Hacia fines de la década de los 70 otro presidente del Partido Demócrata, Jimmy Carter, descubrió que la defensa de los derechos humanos que no se cumplían en la ex Unión Soviética era un arma más potente que las militares en su competencia geopolítica. Biden parece apostar a la misma estrategia con China, que su régimen de partido único termine implosionando algún día por presión de su pueblo en demanda de libertades. Pero bastante antes de que eso pueda suceder –ahora– la sola división del mundo propuesta por Biden tiene consecuencias políticas en el presente. No puede estar China sola en una categoría, también Rusia es definida como autocracia,  al igual que Venezuela.

Y aquí se vuelve al ser del kirchnerismo y la posibilidad o no de que pueda ser catalogado como autocrático, calificación que incluye tanto al populismo personalista que se perpetúa en el poder alrededor de una persona, su discípulo o una familia (Putin, Maduro, ¿los Kirchner?), como a un régimen “científico” donde un partido único se da continuidad a sí mismo (China), o un régimen religioso (Irán) donde los clérigos se autodesignan. Faltaría agregar las monarquías absolutas (quedan solo seis en todo el mundo), como la de Arabia Saudita, que tiene al príncipe heredero, Mohammed bin Salman, acusado de asesinar al periodista Jamal Khashoggi en una embajada de su país.

Las dictaduras eran totalitarismos basados solo en la fuerza, lo que hace a un sistema autocrático es la no alternancia en el gobierno de diferentes partidos dentro de un sistema recubierto de algún tipo de características democráticas.

El kirchnerismo aceptó su derrota electoral en 2015 frente a Macri, y hubo alternancia en el poder.
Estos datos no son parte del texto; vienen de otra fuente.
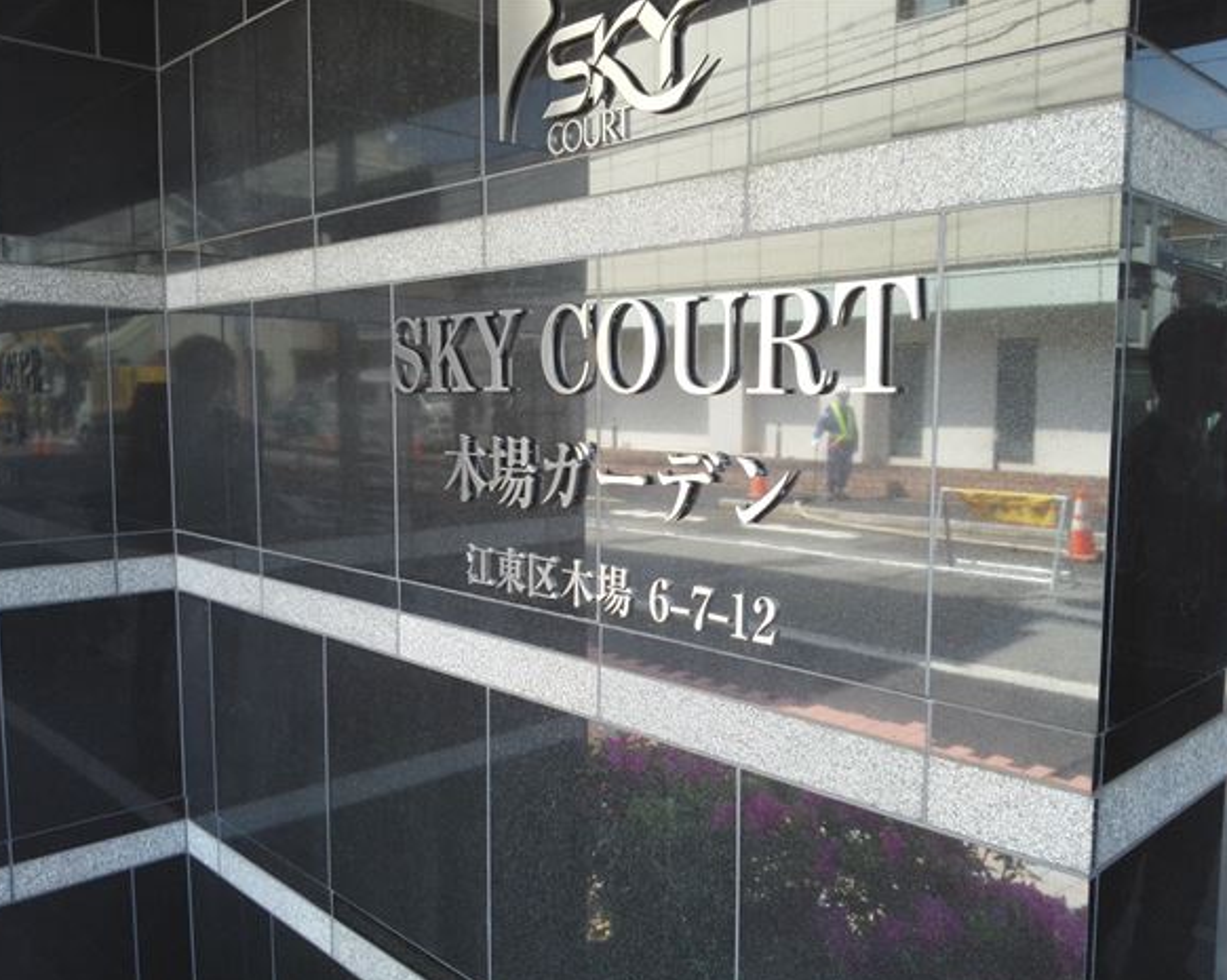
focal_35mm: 29
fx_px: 1053
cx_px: 609
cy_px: 502
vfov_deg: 49.9
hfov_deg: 60.5
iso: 71
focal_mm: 2.87
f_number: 2.4
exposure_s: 1/71.4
Con buena voluntad y forzando la credulidad, se podría decir que el plan original de 16 años del kirchnerismo: ocho de Néstor Kirchner y ocho de Cristina, al ser ambas personas con talentos políticos propios, podría no calificar como autocracia. Pero un proyecto presidencial de Máximo Kirchner resignifica lo anterior.
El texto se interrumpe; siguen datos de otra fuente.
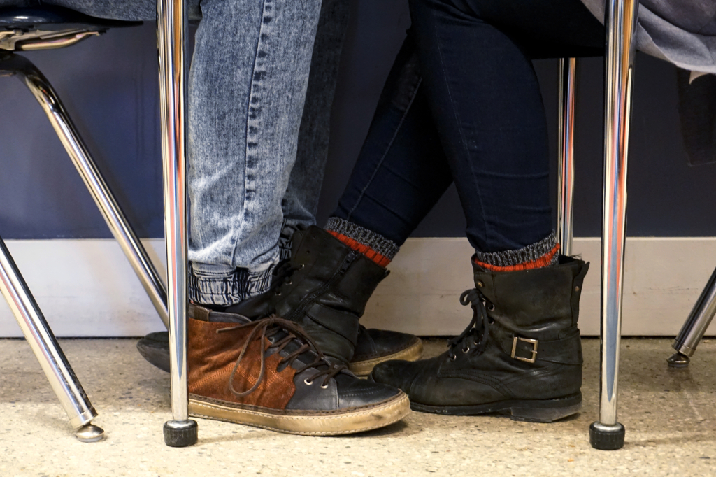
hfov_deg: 28.7
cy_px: 238
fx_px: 1402
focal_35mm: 70
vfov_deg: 19.3
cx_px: 358
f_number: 5.6
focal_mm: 47
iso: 3200
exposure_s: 1/20
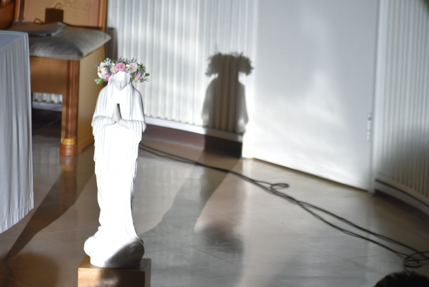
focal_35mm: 242
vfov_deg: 5.7
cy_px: 176
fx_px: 2885
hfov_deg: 8.5
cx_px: 146
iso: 400
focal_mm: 120
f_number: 5
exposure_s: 1/100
Nadie debe estar impedido de ser presidente por haberlo sido su padre; Estados Unidos es el mejor ejemplo, los dos George Bush, padre e hijo del Partido Republicano que fueron presidentes separados por dos períodos presidenciales del Partido Demócrata; o aunque no haya sido electo, el hijo de Raúl Alfonsín, Ricardo, fue candidato presidencial. Pero si ya resultaba poco probable que ambos integrantes de un matrimonio, Néstor y Cristina, sean los mejores para presidir un país, menos lo es que también su hijo vuelva a ser el mejor calificado para presidir el país. Es ahí, en ese proyecto familiar de perpetuación del poder, donde reside el núcleo de la desconfianza que hace parecer al kirchnerismo una autocracia. Esposo, esposa e hijo al frente del Poder Ejecutivo permite sospechar que si Néstor Kirchner no hubiera  muerto tempranamente, el clan Kirchner hubiera intentado perpetuarse sin alternancias, y más allá de que lo hubiera logrado, lo anima un espíritu autocrático.

La Argentina no es un país con tradiciones milenarias de absolutismos como China, Rusia o Irán,  tampoco es un país dócil ni amansado. Las ideas multilateralistas del gobierno de Alberto Fernández o de los miembros de La Cámpora que integran el Gobierno no son autocráticas ni parecen orientar el país hacia Venezuela. El problema de parecer autocrático se concentra en la continuidad del poder en una familia, siendo Máximo Kirchner el significante autocrático. El problema no está en las ideas de La Cámpora, sino en la concepción del sistema de poder para llevarlas a cabo, que les restan valor a esas ideas, las que terminan pareciendo solo una cobertura de un proyecto familiar de poder.